• [REQUIRED WORK]
1. Summarize the passage about the west-Chicago suburbs in two sentences.
2. Using the passage about the west-Chicago suburbs, decide whether each statement agrees with it: (a) the prefabricated homes have many windows; (b) big box stores stand on land that was once farmland; (c) the rural routes are seldom under construction. Answer yes or no for each and quote the words that decide it.
3. Proceed with the passage about the west-Chicago suburbs, picking up after its last sentence.

• [DOCUMENT SEGMENT]
An abandoned lot sandwiched between the west-Chicago suburbs. This area, like many suburbs of northern Illinois, suffers an identity crisis brought by displacing traditional lifestyles with corporate servitude that masquerades as modernity. Around here, rural routes undergo continual construction to accommodate increased traffic. Big box stores, exchanged between corporations or used and left abandoned, dominate once-fertile farmland. Swarms of prefabricated homes with identically colored siding, a lack of windows, and faux upper-class architecture are jammed as close together as possible.
Worst, in my opinion, is the murky glow that disbands the night, and the cell towers, billboards, and transmission towers that add new stab wounds to the skyline.

• [DATA BLOCK]
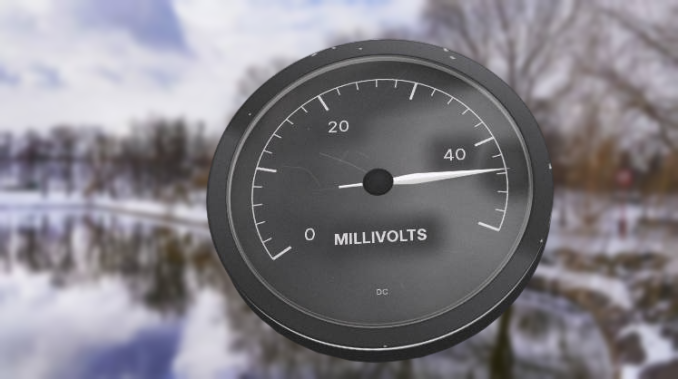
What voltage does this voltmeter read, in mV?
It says 44 mV
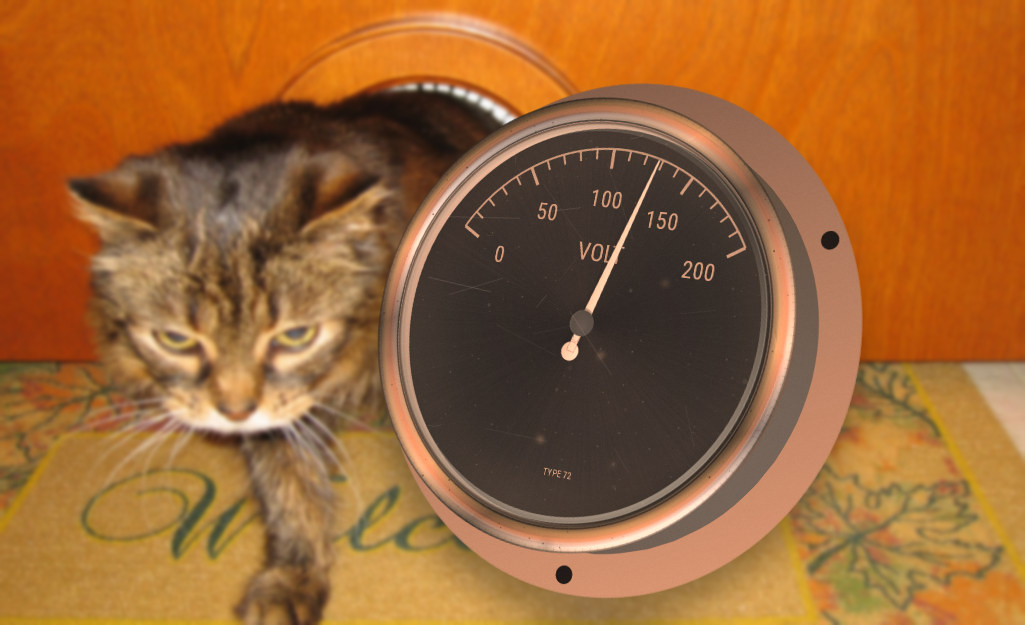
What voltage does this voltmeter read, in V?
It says 130 V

• [EXERCISE ANSWERS]
1. The area around an abandoned lot between west-Chicago suburbs, like many northern Illinois suburbs, suffers an identity crisis as corporate servitude that masquerades as modernity displaces traditional lifestyles. Its rural routes are under continual construction, big box stores dominate once-fertile farmland, and look-alike prefabricated homes are jammed together, but the writer finds the murky night glow and the towers and billboards on the skyline the worst.

2.
(a) No: "a lack of windows"
(b) Yes: "dominate once-fertile farmland"
(c) No: "rural routes undergo continual construction"

3.
The above culminates in stifled human spirit, which promotes the following to a state of normalcy: encapsulation, homogenization, intolerance, irrational righteousness, greed, and rampant consumerism. Spending as the solution to discontent echoes across any major road, whether in the form of generic billboards invoking one’s perception of privilege, marquees that proclaim the dull and underperforming as worthwhile, or sign holders who are made to accept an absence of dignity in any element. All the while, outside these suburbs, hand-painted plywood signs for hay and produce, farmhouses falling apart for an unconcerned highway audience, and tractors leading their own funeral processions whisper of what once was.
I hope to see these areas return to coexistence with nature and learn to place community above personal interests. I know, however, that for as long as cramming people into these nouveau company towns is profitable, such a change will not come easily, quickly, or painlessly.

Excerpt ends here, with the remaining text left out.